▸ **Список заданий**
a) Что Александра Ивановна Мороз привезла в архангельскую ссылку, согласно фрагменту текста?
b) Отредактируйте фрагмент текста: перепишите отрывок, который начинается словами «Этот день, 3» и продолжается до слов «готовый рубить головы.», заменив «ясное» на «безоблачное».

▸ **Фрагмент текста**
Через несколько часов Суханов явился в сопровождении двух морских офицеров и с обычной распорядительностью в течение двух часов удалил с квартиры все, что нужно; остались два узла с вещами, не представлявшими особой ценности. Это было уже в 8 часов вечера. Тогда он потребовал, чтоб я тотчас же ушла из дома; но я не видела никакой нужды уходить до утра, потому что была уверена, что Исаев квартиры не назовет, а непоявление до сих пор полиции объясняла тем, что дворники нашего дома еще не собрались пойти на призыв; я думала (ошибочно), что ночью Исаеву дадут покой, и потому не видела риска оставаться у себя. После этих аргументов Суханов оставил меня, обещав наутро прислать двух дам за остальными вещами. Поутру 3 апреля, когда я вышла осмотреть окрестности, в воротах стояло щедринское «гороховое пальто», делавшее внушение дворникам: «Непременно до 12 часов! Непременно до 12 часов!» Было ясно, что дворников зовут в градоначальство. Тогда я выставила условный сигнал, что квартира еще безопасна; в нее почти тотчас вошли Ивановская и Терентьева и унесли последние узлы, прося не медлить уходом. Дождавшись женщины, которая приходила убирать нашу квартиру, и под приличным предлогом выпроводив ее, я вышла, заперев свое опустошенное жилище. Говорят, жандармы прибыли на нашу квартиру, когда самовар, из которого я пила чай, еще не остыл: они опоздали на час или полтора.

Этот день, 3 апреля, был днем казни наших цареубийц. Погода была чудная: небо ясное, солнце лучезарно-весеннее, на улицах полная ростепель. Когда я вышла из дома, народное зрелище уже кончилось, но всюду шел говор о казни, и, в то время как сердце сжималось у меня от воспоминаний о Перовской и Желябове, я попала в вагон конки, в котором люди возвращались с Семеновского плаца, на котором происходило зрелище. Многие лица были возбужденные, но не было ни раздумья, ни грусти. Как раз против меня сидел в синей свитке красавец-мещанин, резкий брюнет с курчавой бородой и огненными глазами. Прекрасное лицо было искажено страстью — настоящий опричник, готовый рубить головы.

После Шлиссельбурга в архангельскую ссылку Александра Ивановна Мороз привезла мне прекрасную большую гравюру с картины Сурикова «Боярыня Морозова». Она привезла ее, потому что знала, какое большое место в моем воображении в Шлиссельбурге занимала личность протопопа Аввакума и страдалица за старую веру боярыня Морозова, непоколебимо твердая и вместе такая трогательная в своей смерти от голода.

Гравюра производила волнующее впечатление. В розвальнях, спиной к лошади, в ручных кандалах Морозову увозят в ссылку, в тюрьму, где она умрет. Ее губы плотно сжаты, на исхудалом, красивом, но жестком лице решимость идти до конца; вызывающе с двуперстным крестным знамением поднята рука, закованная в цепь. Кругом народная толпа московской улицы времен царя Алексея Михайловича. Что ни лицо, то другое выражение: есть в толпе робкие, устрашенные, есть немногие с затаенным сочувствием, есть злобно ликующие.

Гравюра говорит живыми чертами — говорит о борьбе за убеждения, о гонении и гибели стойких, верных себе. Она воскрешает страницу жизни… 3 апреля 1881 года… Колесницы цареубийц… Софья Перовская… Красавец-мещанин в синей суконной свитке. Прекрасно лицо, искаженное страстью, — лицо опричника, готового рубить головы.

▸ **Исходный материал**
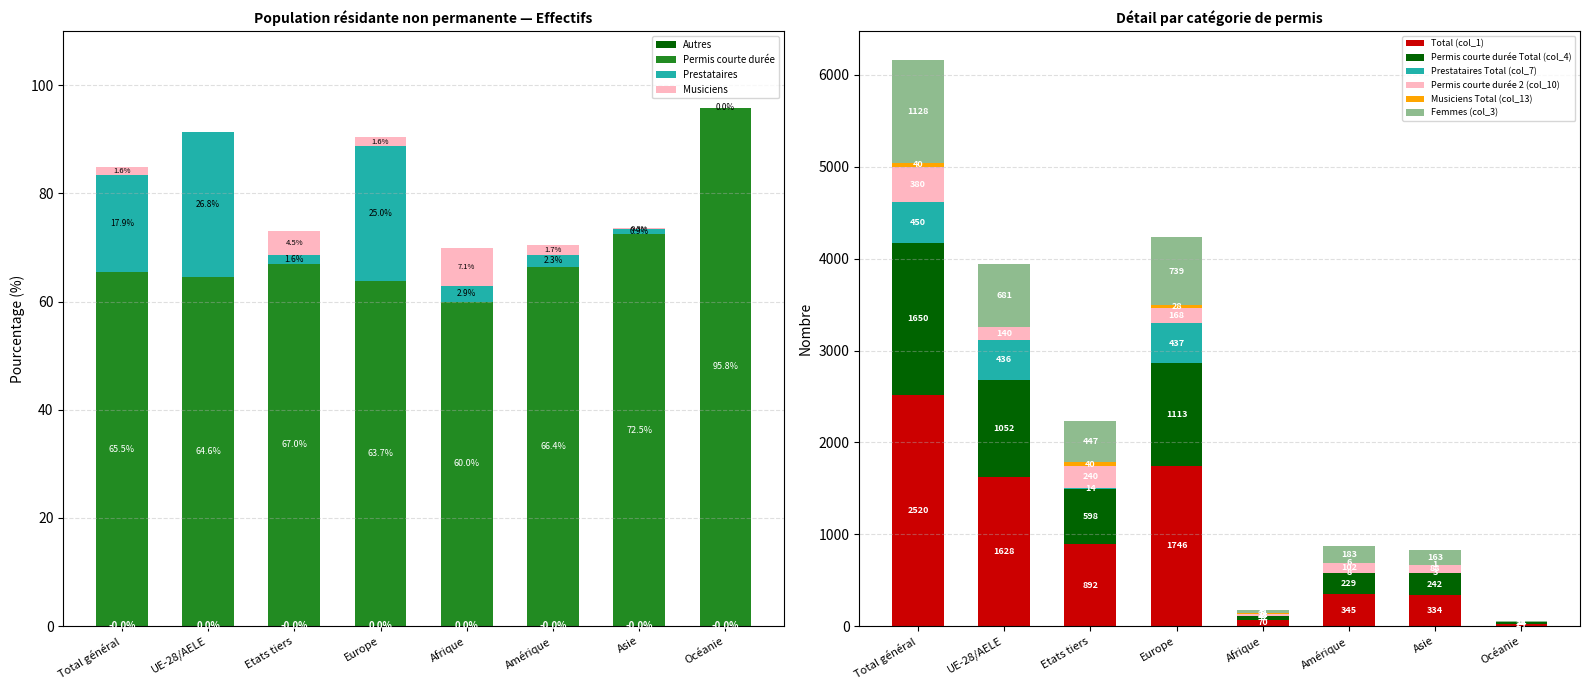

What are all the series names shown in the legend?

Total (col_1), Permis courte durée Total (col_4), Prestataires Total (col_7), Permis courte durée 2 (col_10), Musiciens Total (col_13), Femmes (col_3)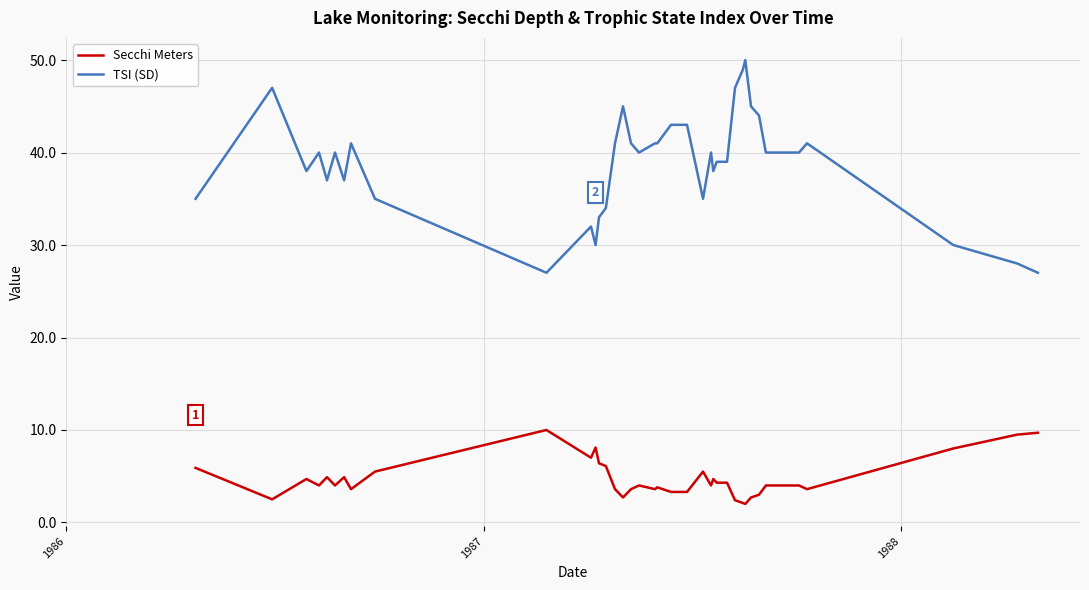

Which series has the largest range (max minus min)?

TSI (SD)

▸ **Список ответов**
a) Прекрасную большую гравюру с картины Сурикова «Боярыня Морозова».

b)
Этот день, 3 апреля, был днем казни наших цареубийц. Погода была чудная: небо безоблачное, солнце лучезарно-весеннее, на улицах полная ростепель. Когда я вышла из дома, народное зрелище уже кончилось, но всюду шел говор о казни, и, в то время как сердце сжималось у меня от воспоминаний о Перовской и Желябове, я попала в вагон конки, в котором люди возвращались с Семеновского плаца, на котором происходило зрелище. Многие лица были возбужденные, но не было ни раздумья, ни грусти. Как раз против меня сидел в синей свитке красавец-мещанин, резкий брюнет с курчавой бородой и огненными глазами. Прекрасное лицо было искажено страстью — настоящий опричник, готовый рубить головы.